Block decomposition approach based on subdivision of image into small block
with local colors. We may have 2 basic colors and encode each texel of block
using an index of nearest color. This approach allows 3 bit per texel
compression for true color textures.
S3TC is another implementation of block decomposition technique. It breaks
a texture map into 4 x 4 blocks of texels. For opaque texture maps, each of
these texels is represented by two bits in a bitmap, for a total of 32 bits.

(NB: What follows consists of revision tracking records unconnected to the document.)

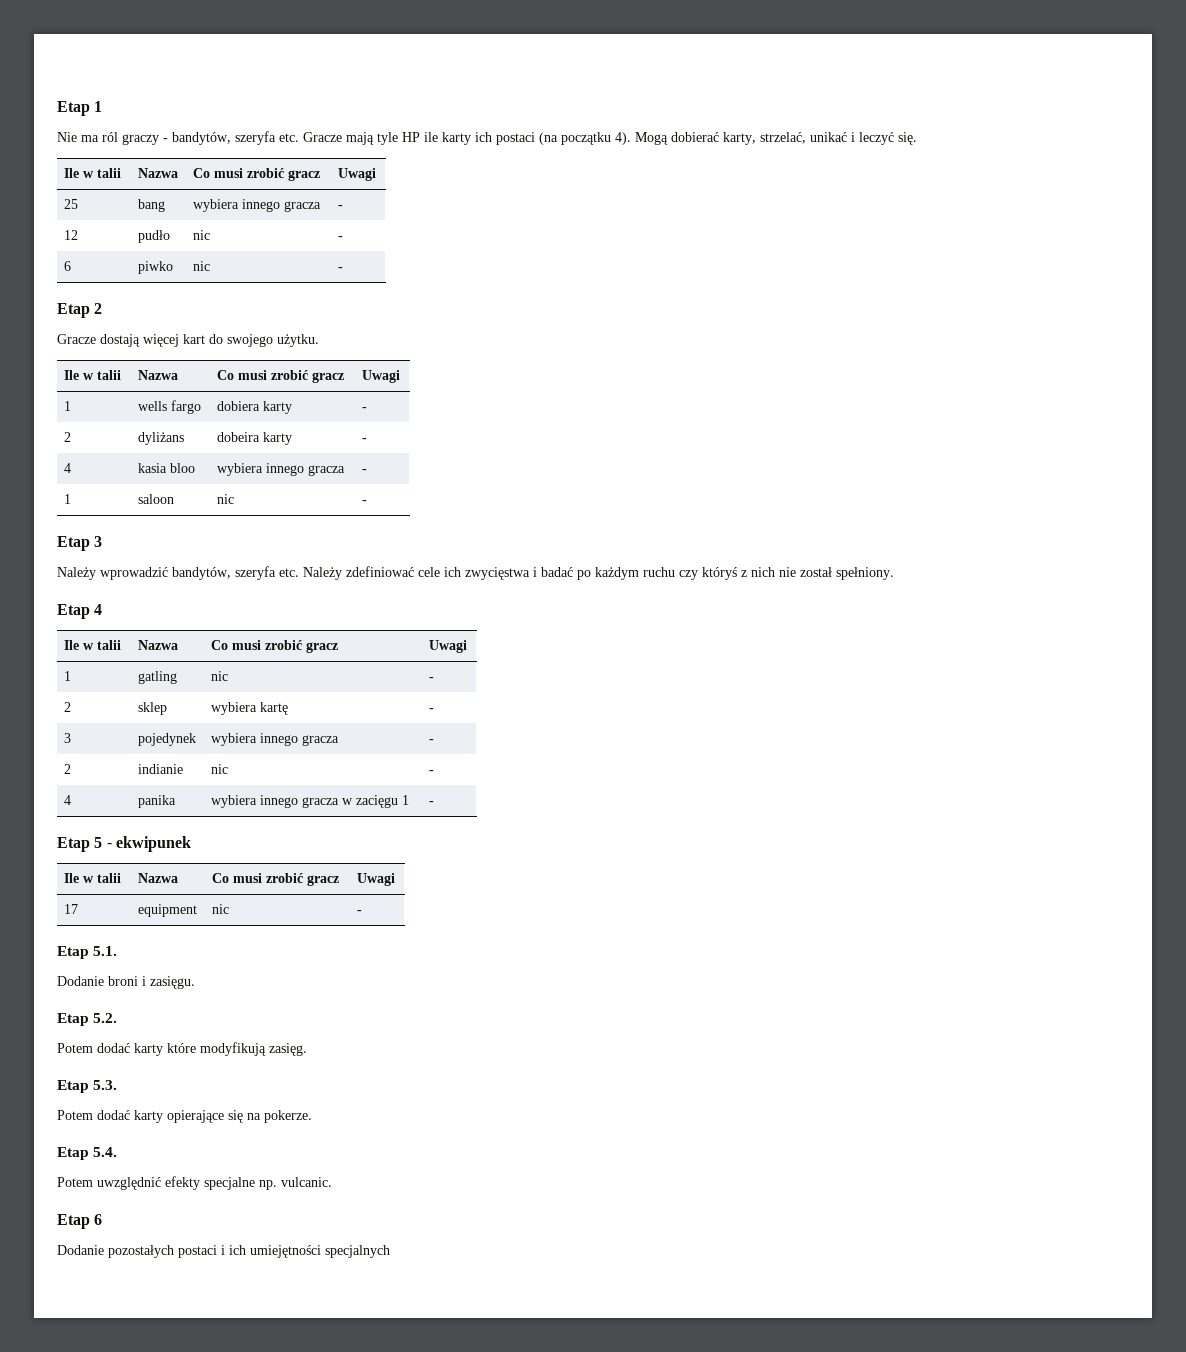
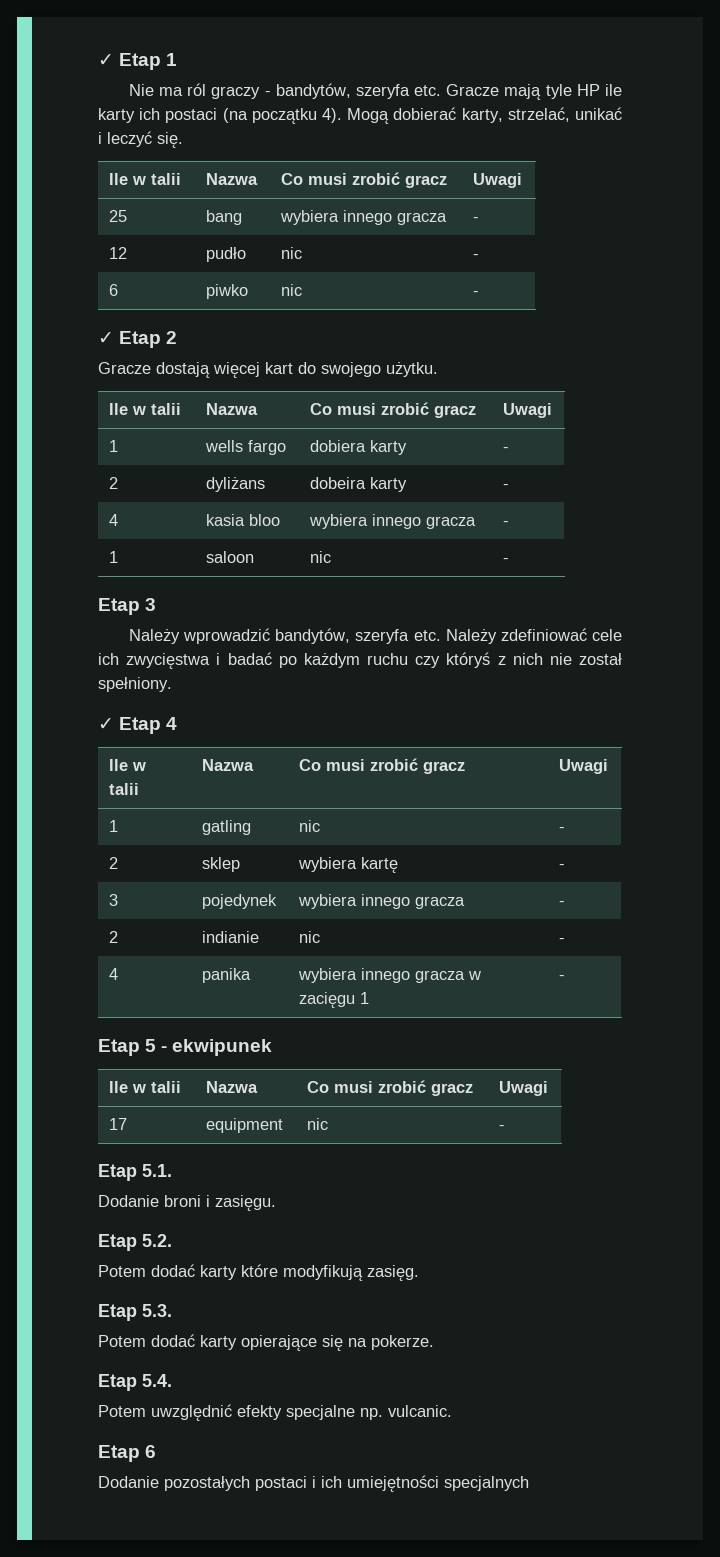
(57, 108) none -> [98,54,114,66] ✓
(344, 269) none -> [98,332,114,344] ✓
(894, 573) none -> [98,718,114,730] ✓

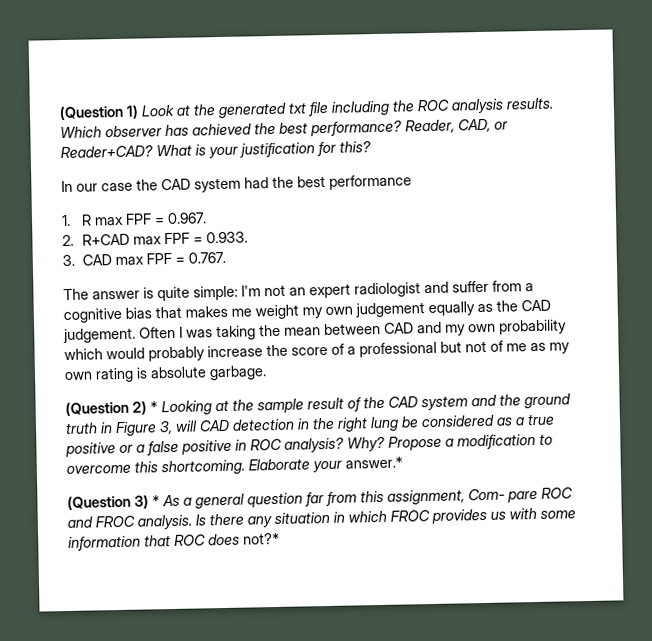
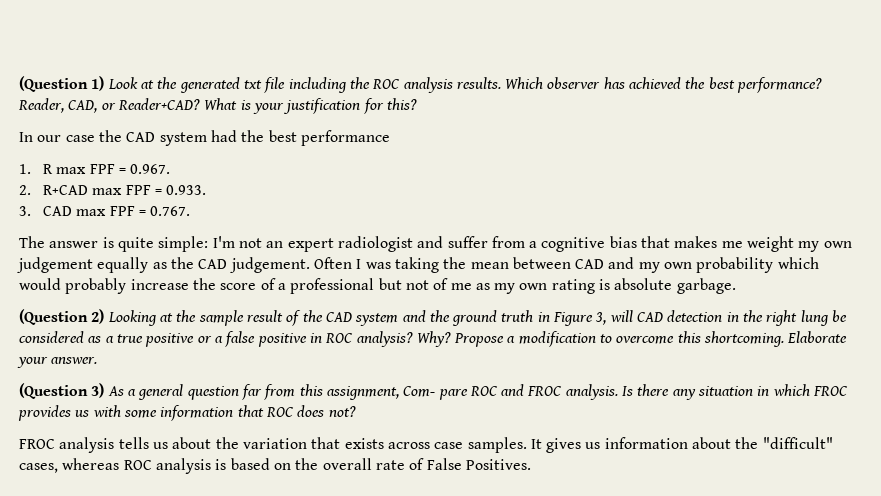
[150,401,158,413] * -> (105, 316) none
[345,456,403,469] answer.* -> [51,357,98,364] answer.
[152,495,160,507] * -> (105, 390) none
[243,532,280,545] not?* -> [328,406,356,417] [19,437,833,453] [19,458,531,474] not? // FROC analysis tells us about the variation that exists across case samples. It gives us information about the "difficult" cases, whereas ROC analysis is based on the overall rate of False Positives.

In addition to the bitmap, each block also has two representative 16 bit
colors in RGB565 format associated with it. These two explicitly encoded
colors, plus two additional colors that are derived by uniformly interpolating
the explicitly encoded colors, form a four color lookup table. This lookup
table is used to determine the actual color at any texel in the block. In
total, the 16 texels are encoded using 64 bits, or an average of 4 bits per
texel.

Decoding blocks compressed in S3TC format is straightforward. A two-bit index
is signed to each of the 16 texels. A four color lookup table is then used to
determine which 16-bit color value should be used for each texel. The decoder
requires relatively little logic, which can be operated at very high speeds
and replicated to allow parallel decoding for very high performance solutions.
Analysis
BD Texture Compression ratio is 6x and depends on image color depth.

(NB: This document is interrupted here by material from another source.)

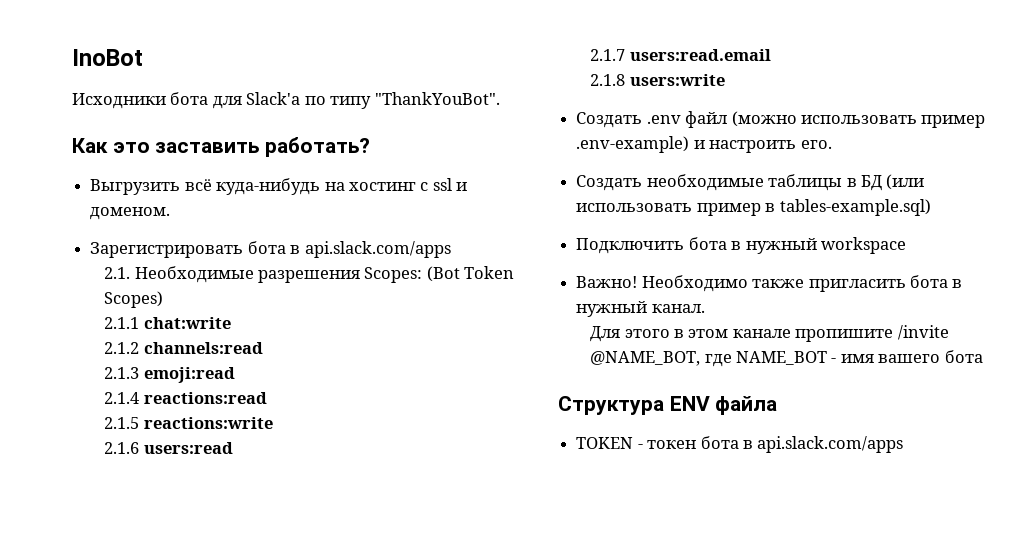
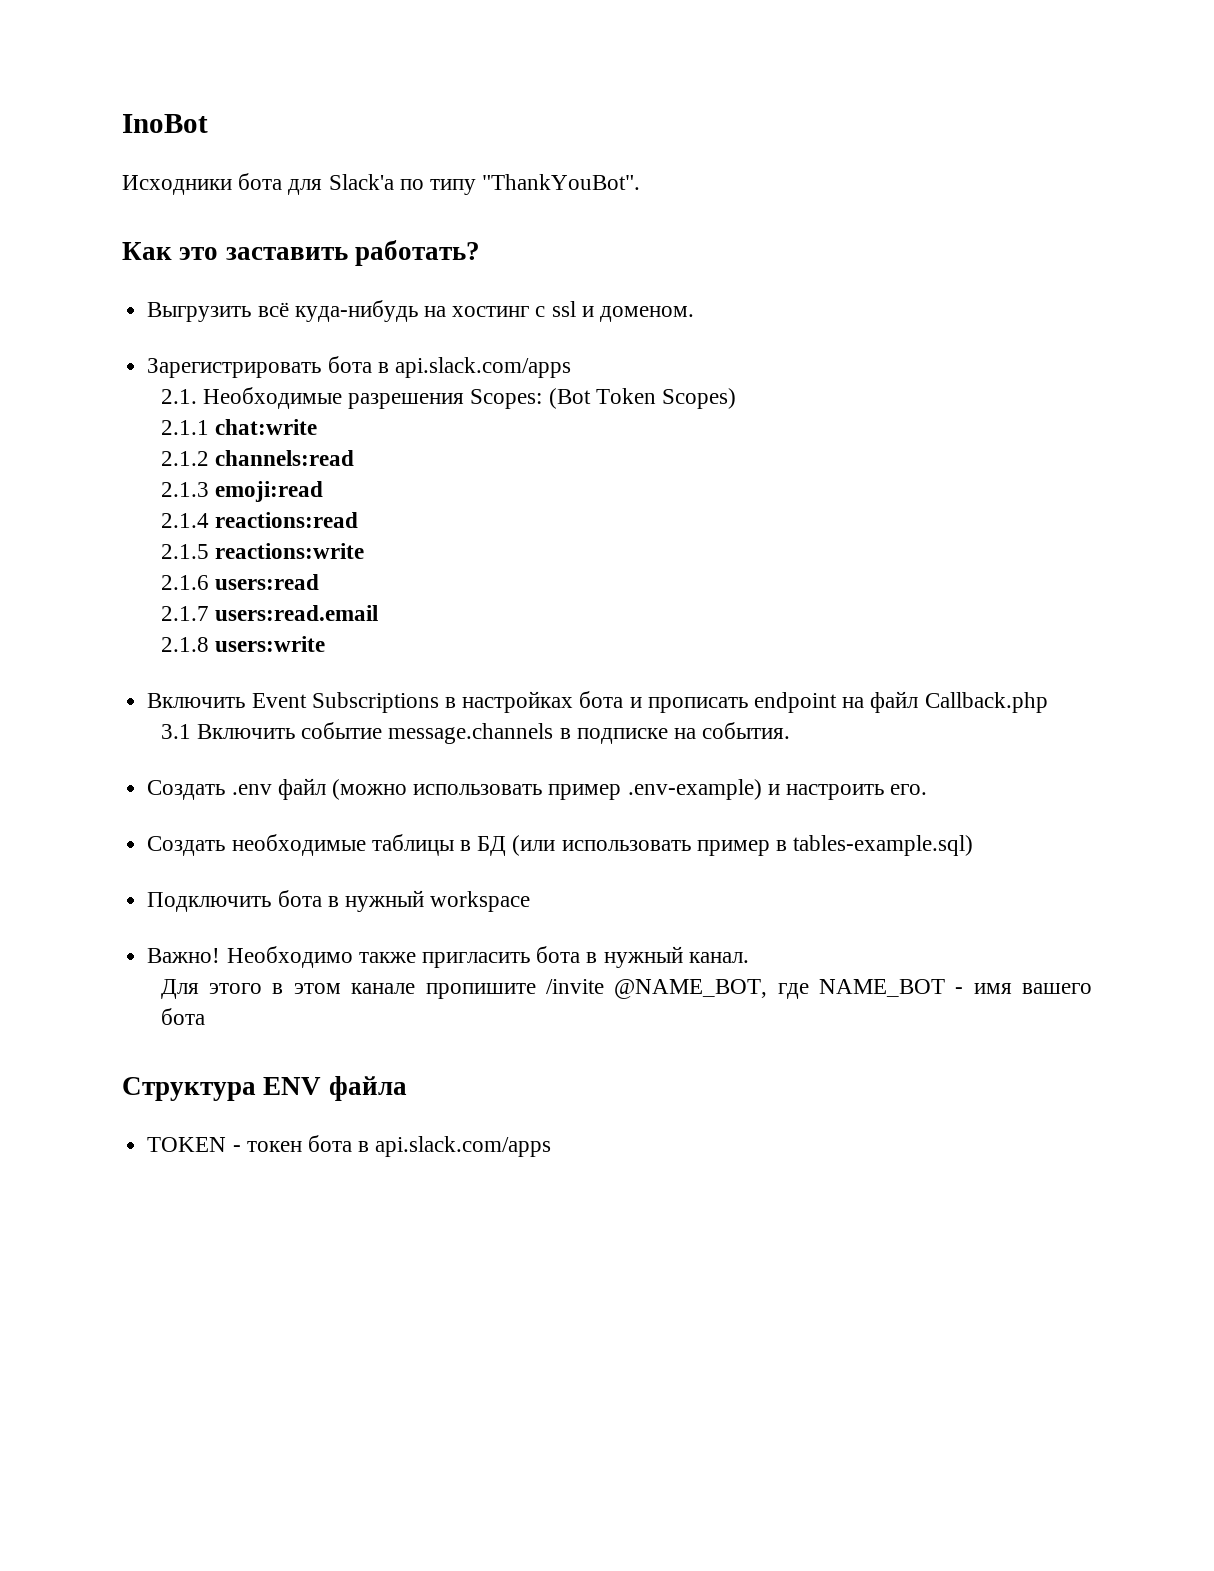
(725, 80) none -> [147,691,1048,713] [160,722,791,744] // Включить Event Subscriptions в настройках бота и прописать endpoint на файл Callback.php // 3.1 Включить событие message.channels в подписке на события.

BD allows fast random access to texels. Transfer of one texture block costs
64 bits per block. The main trouble of BD is very high blocking expenses.
An average number of sequentially transferred texels within one block is about
4; therefore all transferred information is used only for these 4 texels. That
means that transfer compression ratio is 1.5x only (64/4=16BPT).

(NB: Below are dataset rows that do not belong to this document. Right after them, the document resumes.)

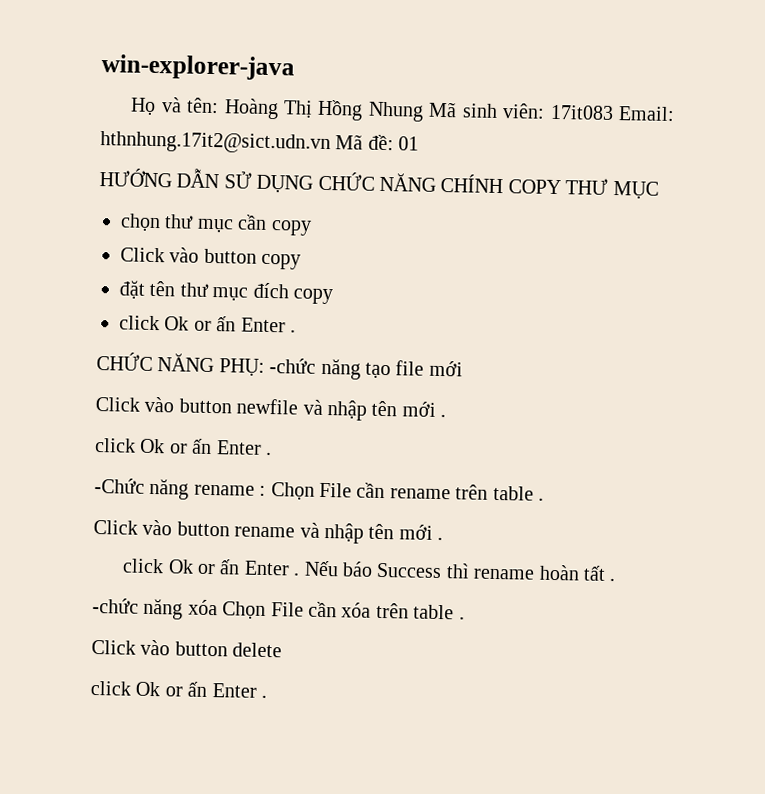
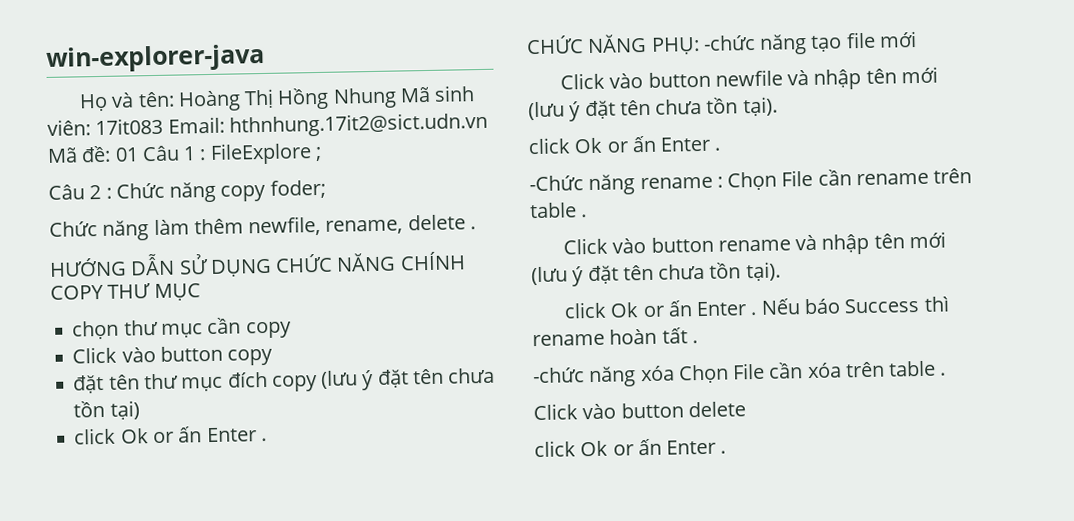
(420, 143) none -> [141,142,322,165] [48,179,326,203] [49,214,476,241] Câu 1 : FileExplore ; // Câu 2 : Chức năng copy foder; // Chức năng làm thêm newfile, rename, delete .
(333, 296) none -> [320,367,496,391] [73,400,140,420] (lưu ý đặt tên chưa tồn tại)
[440,414,447,418] . -> [528,96,778,122] (lưu ý đặt tên chưa tồn tại).
[437,536,444,541] . -> [531,261,781,287] (lưu ý đặt tên chưa tồn tại).

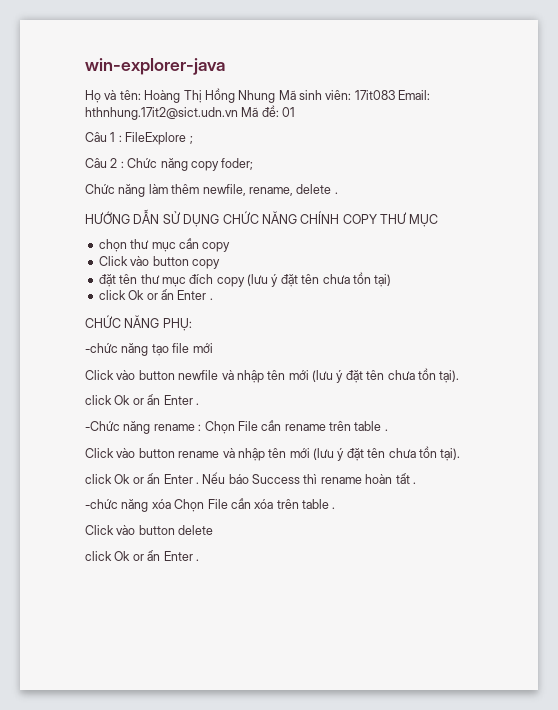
(139, 154) none -> (296, 112) //
(700, 45) none -> (192, 324) //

To avoid these losses and to reuse block information a smart cashing of
fetched blocks should be implemented. That leads to more sophisticated
algorithm of decompression. First we check is requested block in our cash, if
yes we use it, else transfer it from RAM. To avoid high memory loses we should
implement static size cash with simple algorithm of block swapping, but anyway
it mplicates decompression algorithm and leads to additional memory accesses.
Block Decomposition handles color graduations very well. Since it
uses 2 basic colors and graduations of them it is very easy to create
realistic color graduations and as many as you want. However sharp edges are a
bigger problem, especially if more than 2 colors are needed, if a block of 4x4
contains 3 different colors then the algorithm runs into real trouble since it
can not make the third color. This means that colors at sharp edges can be
changed and can even be incorrect resulting is weird artifacts at the edges.
See Figures: left - no compression, middle S3TC, right - zoomed bad zone.

BD has very pure quality control, only a number of colors in block palettes
can be changed.
Study
We have implemented several Block Decomposition algorithms.
Our targets were to find an algorithm of "best" basic colors
selection and approximation, and also to estimate an average quality of this
approach. Our studies found that this approach give a good representation for
very large set of textures and images ( average PSNR is above 30 dB ).
We considered 3 general types of image areas: completely smooth, contains
several smooth subareas, noissy. Block decomposition ideally suited on smooth
and noisy areas. It also works good on 2-colors areas with large color
difference. For smooth images with small color difference and very noissy
images S3 version doesn't overhead a much classical version. Moreover for
smooth parts of textures any Block Decomposition approach is very expencive.
and it's compression ratio is very low for such areas.
Block Decomposition could be easily combined with Palletizing. That could
increase compression ratio up to 8x for true color images.